Nesse sentido, a identidade do professor especializado, independente do gênero, está atrelada à identidade do outro, dos alunos com NEE – entre os quais estão os que apresentam deficiência – ou seja, das concepções e das representações que circulam socialmente acerca desses educandos.

Convém atentarmos, porém, para a singularidade da presença feminina, que vem se segmentando no exercício da docência especializada, que traz o viés do acesso da pessoa com necessidade educacional especial ao nível básico de ensino, no caso, o ensino fundamental atual.

Gradativamente, a esse alunado tem sido oportunizado dar continuidade a escolarização e avançar a níveis mais elevados, possibilitando a um número maior de profissionais atuarem com as pessoas que apresentam necessidades educacionais diversas.

Em relação ao tempo de atuação, as vozes anunciaram que os professores itinerantes têm um período de permanência no Serviço de Itinerância bastante prolongado, ora visto que 5 (cinco) dos profissionais pesquisados atuaram por mais de 15 anos, entre as décadas 1970 - 1980. A partir da década de 1990, 4 (quatro) professores possuíam uma média, entre 7 a 11 anos de atuação no referido serviço, até o momento da pesquisa, em 2011. Do grupo, 2 (dois) dos professores (PI.4 e

PI.8) saíram da docência itinerante e foram inseridos em outra atividade, mantendo - se, porém, a sua atuação no campo da Educação Especial.

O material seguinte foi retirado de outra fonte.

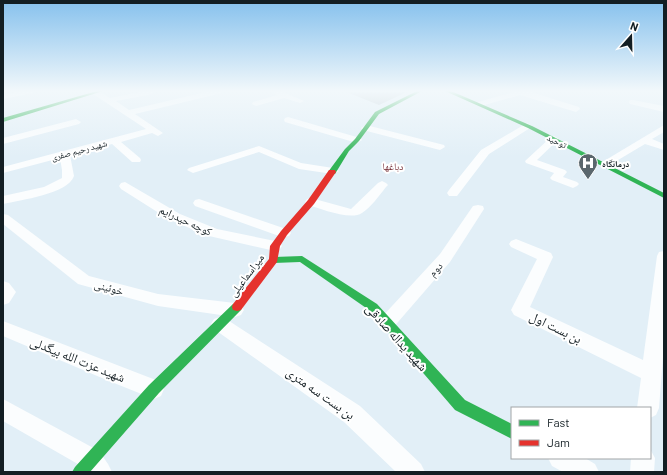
<svg xmlns="http://www.w3.org/2000/svg" width="667" height="475" viewBox="0 0 667 475" font-family="Barlow,'Noto Naskh Arabic',sans-serif">
	<style>
		.building { fill: #c3ced5 }
		.lines { fill: none; stroke-linecap: round; stroke-linejoin: round }
		.street { fill: #fbfdfe; fill-rule: evenodd }
		.fast { fill: #30b455; fill-rule: evenodd }
		.jam { fill: #e5322d; fill-rule: evenodd }
		.labels { text-anchor: middle; dominant-baseline: central; stroke-width: 4; stroke-linejoin: round; paint-order: stroke }
		.far-street-label { font-size: 9px; fill: #131e23; stroke: #fff }
		.far-poi-label { font-size: 9px; font-weight: bold; fill: #131e23; stroke: #fff; text-anchor: start }
		.far-neighbourhood-label { font-size: 10px; fill: #773038; stroke: #fff }
		.street-label { font-size: 11px; fill: #131e23; stroke: #fff }
		.near-street-label { font-size: 13px; fill: #131e23; stroke: #fff }
	</style>
	<rect width="100%" height="100%" fill="#e2eff7"/>
	<path class="building" d="M344,91H409L379,105Z"/>
	<g class="lines">
		<g class="street">
			<path d="M21,91H34L33,93L3,99V95Z"/>
			<path d="M93,91H99L110,98L145,91H153V94L116,101L129,110L210,91H223L222,93L135,114L163,133L158,136L152,133L121,142L140,158L141,160L140,162H132L112,144L70,155L74,176C68,194 20,200 3,204V196L44,187L62,178V170L60,158L3,173V167L146,129L93,94Z"/>
			<path d="M274,91H281L304,101L300,103L284,98L256,106L252,104L253,102L277,95L274,94Z"/>
			<path d="M517,91H528L579,107L580,109L576,112L520,95L481,106L477,104L478,102Z"/>
			<path d="M630,100H633L664,106V112L630,104L629,102Z"/>
			<path d="M288,117L360,138L362,140L357,143L285,122L284,120L285,118Z"/>
			<path d="M76,119L81,122L79,124L3,144V138Z"/>
			<path d="M527,123L532,126L530,128L489,154L457,196H449L447,193L449,190L481,150Z"/>
			<path d="M366,125L444,145L445,147L440,150L363,130L361,128Z"/>
			<path d="M664,125V132L652,139L664,144V150L645,144L608,166H600L599,164Z"/>
			<path d="M554,136L559,139L537,160L565,170L567,172L563,177L577,182L579,184L577,186L573,188L552,180L550,178L554,173L526,163L525,161L551,137Z"/>
			<path d="M259,146L301,163L333,168L339,171L333,174L299,169L259,152L193,173L187,170L189,168Z"/>
			<path d="M382,181L386,183L388,185L386,187C379,196 371,207 362,213C350,221 320,208 307,205L305,202L307,199L311,198L351,209L378,183Z"/>
			<path d="M125,182L180,214L217,229L275,241L280,243L282,246L280,249L275,251L209,236L170,220L121,189L119,186L121,183Z"/>
			<path d="M199,199L289,230L291,233L289,236L284,237L279,236L195,206L193,203L195,200Z"/>
			<path d="M478,205L483,206L484,209L450,262L392,329L386,331L380,329L377,324L380,319L440,254L473,206Z"/>
			<path d="M3,214L8,215L89,276L158,294L235,303L241,305L244,310L241,315L235,317L158,306L78,284L3,224Z"/>
			<path d="M516,239L551,253L553,257L530,307L643,360L657,256L659,252L664,251V344L659,408L656,415L650,418V408H637L641,378L514,315L511,310L537,259L511,247L509,244L511,241Z"/>
			<path d="M3,281L9,283L16,292L9,303L3,305Z"/>
			<path d="M220,317L226,319L360,406L421,464L425,472H396L344,422L214,329L211,324L214,319Z"/>
			<path d="M3,321L161,382L164,389L161,396L154,399L109,381L3,336Z"/>
			<path d="M3,399L99,451L108,464L112,472H86L83,467L3,421Z"/>
			<path d="M650,449L655,458L654,472H630L631,458H650Z"/>
			<path d="M548,458H585L595,464L599,472H563L552,466Z"/>
		</g>
		<g class="fast">
			<path d="M97,91H103L3,122V118Z"/>
			<path d="M417,91H422L379,114L359,141L349,151L335,174H329L328,172L345,149L355,139L375,112Z"/>
			<path d="M445,91H451L532,126L664,193V198L528,128Z"/>
			<path d="M302,256L377,304L465,400L512,424V439L455,410L369,310L300,262L274,263L271,262L269,260L271,258L274,257Z"/>
			<path d="M237,303L241,304L242,307L241,310L159,393L90,472H72L75,467L149,385L233,304Z"/>
		</g>
		<path class="jam" d="M329,170H335L336,172L314,204L287,235L280,246L277,262L241,310L237,311L233,310L232,307L233,304L269,259L270,246L281,231L308,200Z"/>
	</g>
	<linearGradient id="sky" x2="0" y2="1"><stop stop-color="#86c1ed"/><stop offset="0.58" stop-color="#f2f8fb"/><stop offset="1" stop-color="#f2f8fb" stop-opacity="0"/></linearGradient>
	<rect width="667" height="157" fill="url(#sky)"/>
	<defs>
		<g id="hospital-pin" transform="scale(1)"><path d="M0 17L-7.5 6A9.5 9.5 0 1 1 7.5 6Z" fill="#5b676d" stroke="#fff"/><path d="M-5-5h3v3.5h4V-5h3V5h-3V1.5h-4V5h-3Z" fill="#fff"/></g>
	</defs>
	<g fill-rule="evenodd">
		<use href="#hospital-pin" x="588" y="163"/>
	</g>
	<g class="labels">
		<g class="far-street-label">
			<text transform="translate(557 141) rotate(26)">توحید</text>
			<text transform="translate(79 150) rotate(-15)">شهید رحیم صفری</text>
		</g>
		<g class="far-poi-label">
			<text x="602" y="163">درمانگاه</text>
		</g>
		<g class="far-neighbourhood-label">
			<text x="393" y="166">دباغها</text>
		</g>
		<g class="street-label">
			<text transform="translate(186 220) rotate(25)">کوچه حیدرایم</text>
			<text transform="translate(435 269) rotate(-48)">دوم</text>
			<text transform="translate(246 275) rotate(-53)">میراسماعیلی</text>
			<text transform="translate(109 287) rotate(15)">خوئینی</text>
		</g>
		<g class="near-street-label">
			<text transform="translate(556 327) rotate(26)">بن بست اول</text>
			<text transform="translate(397 337) rotate(48)">شهید یداله صادقی</text>
			<text transform="translate(78 359) rotate(22)">شهید عزت الله بیگدلی</text>
			<text transform="translate(321 393) rotate(35)">بن بست سه متری</text>
		</g>
	</g>
	<rect width="667" height="475" fill="none" stroke="#131e23" stroke-width="8"/>
	<rect x="511" y="407" width="140" height="52" fill="#ffffff" stroke="#a1a5a7"/>
	<rect x="519" y="420" width="20" height="6" fill="#30b455" stroke="#a1a5a7"/>
	<text x="547" y="427" font-size="12" fill="#131e23">Fast</text>
	<rect x="519" y="440" width="20" height="6" fill="#e5322d" stroke="#a1a5a7"/>
	<text x="547" y="447" font-size="12" fill="#131e23">Jam</text>
	<g transform="translate(631 36) rotate(20)" stroke="#ffffff" stroke-width="3" paint-order="stroke">
	<path d="M0-3L7 15L0 10L-7 15Z" fill="#131e23"/>
	<text y="-6" font-size="11" font-weight="bold" text-anchor="middle" fill="#131e23">N</text>
	</g>
</svg>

Em relação ao tempo de permanência na área, é possível vermos que esses professores acumulam experiências, revelando que têm um longo caminhar edificado. De tal forma, têm habilidades e competências oriundas de saberes e fazeres construídos durante o exercício da função, por um período de tempo que lhes possibilitaram personalizar as suas especificidades.

Nesse sentido, Tardif (2010) nos diz que os professores acumulam sua experiência fundamental no início de sua carreira (de 01 a 05 anos). Uma vez mergulhados na prática, essa experiência fundamental tende a se transformar nos “macetes da profissão”, constituindo uma maneira pessoal de ensinar.

Dessa forma, a atuação desses professores tem impressa, na sua identidade, competências relacionadas às peculiaridades do seu fazer que a personaliza, no jeito privado de exercer sua prática e na especialidade do saber construído relacionado à demanda.

De tal modo que o “[...] reconhecimento social desses profissionais acompanha o reconhecimento social do campo em que trabalham, dos sujeitos com que trabalham, ou dos valores a que sua ação se vincula” (TARDIF, 2010, p. 32).

Nesse sentido, é preciso atentarmos para o imbricamento que existe no papel do professor especializado, pois o lugar que este ocupa está impregnado das concepções que circulam acerca do aluno com NEE, dos modelos postos e mobilizados, assim como na posição da área de atuação, no caso a Educação Especial, na educação em geral.

Essas nuances e mais algumas não detalhadas como barreiras atitudinais são impressas igualmente na identidade do professor itinerante, a partir da relação com o aluno considerado “especial”, entrelaçando o caráter de valor e reconhecimento destes, intrinsecamente. Desta forma, o espaço do professor especializado na configuração educacional vai se constituindo na relação que outros educadores têm com este alunado, como aprendiz ou não.